Verilen Metin -

Gelişmekte olan pazarlara doğru genişlemenin canlı bilimi şirketleri için en kritik iş stratejilerinden biri olduğunu söylediğimde, eminim tüm sektör liderleri de benimle aynı fikirde olacaktır.
Sektör içinde bazı şirketler, diğerleri henüz başlangıç aşamasındayken, gelişmekte olan bu pazarlarda sağlam adımlar attılar bile. İşletme küresel faaliyet alanını gelişmekte olan pazarlara uzatırken, yetenek yönetimi stratejileri de yeniden biçimlendirilir. Hepimizin bildiği gibi her ne kadar yeni bir ülkeye kendimizi iyi bir şekilde hazırlasak da bir ölçüde kültür şoku yaşamamız neredeyse kaçınılmazdır. Aynı şey yetenek yönetimi için de söylenebilir.

Etkinlikler -
1. Gelişmekte olan pazarlar metninde "Gelişmekte olan pazarlara doğru" ifadesinden başlayıp "için de söylenebilir." ifadesi de dahil olmak üzere o bölümü aynen yazınız.
2. Gelişmekte olan pazarlar metnine göre aşağıdaki soruları yanıtlayınız.
(a) Sektördeki bazı şirketler, diğerleri başlangıç aşamasındayken gelişmekte olan pazarlarda ne yapmıştır?
(b) İşletme küresel faaliyet alanını gelişmekte olan pazarlara uzatırken neler yeniden biçimlendirilir?
(c) Yeni bir ülkeye iyi hazırlanılsa bile neyi yaşamak neredeyse kaçınılmazdır?
3. Gelişmekte olan pazarlar metninde "Sektör içinde bazı şirketler" diye başlayan paragrafı, ana bilgilerini koruyarak daha kısa biçimde yeniden yazınız.
Bu çalışmada materyale başvurmak gerekmez.

Kayıtlı Bilgiler -
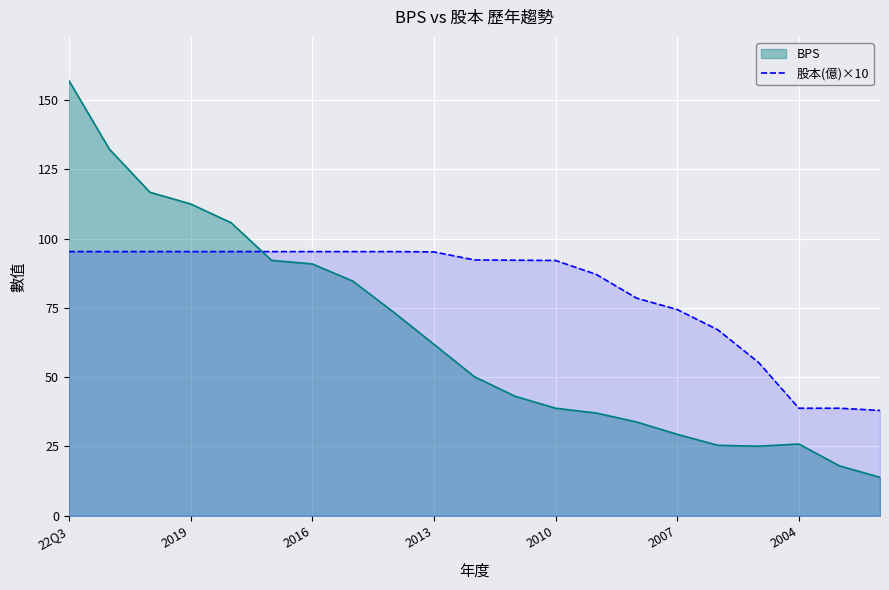

What is the total value across all series at 2007?

103.8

Alıştırma Sonuçları -
1.
Gelişmekte olan pazarlara doğru genişlemenin canlı bilimi şirketleri için en kritik iş stratejilerinden biri olduğunu söylediğimde, eminim tüm sektör liderleri de benimle aynı fikirde olacaktır.
Sektör içinde bazı şirketler, diğerleri henüz başlangıç aşamasındayken, gelişmekte olan bu pazarlarda sağlam adımlar attılar bile. İşletme küresel faaliyet alanını gelişmekte olan pazarlara uzatırken, yetenek yönetimi stratejileri de yeniden biçimlendirilir. Hepimizin bildiği gibi her ne kadar yeni bir ülkeye kendimizi iyi bir şekilde hazırlasak da bir ölçüde kültür şoku yaşamamız neredeyse kaçınılmazdır. Aynı şey yetenek yönetimi için de söylenebilir.

2.
(a) Sağlam adımlar atmışlardır.
(b) Yetenek yönetimi stratejileri.
(c) Bir ölçüde kültür şoku yaşamak.

3. Sektördeki bazı şirketler gelişmekte olan pazarlarda sağlam adımlar atmışken diğerleri henüz başlangıç aşamasındadır. Faaliyet alanı bu pazarlara uzandıkça yetenek yönetimi stratejileri yeniden biçimlenir. Yeni bir ülkeye iyi hazırlanılsa da bir ölçüde kültür şoku neredeyse kaçınılmazdır ve aynı durum yetenek yönetimi için de geçerlidir.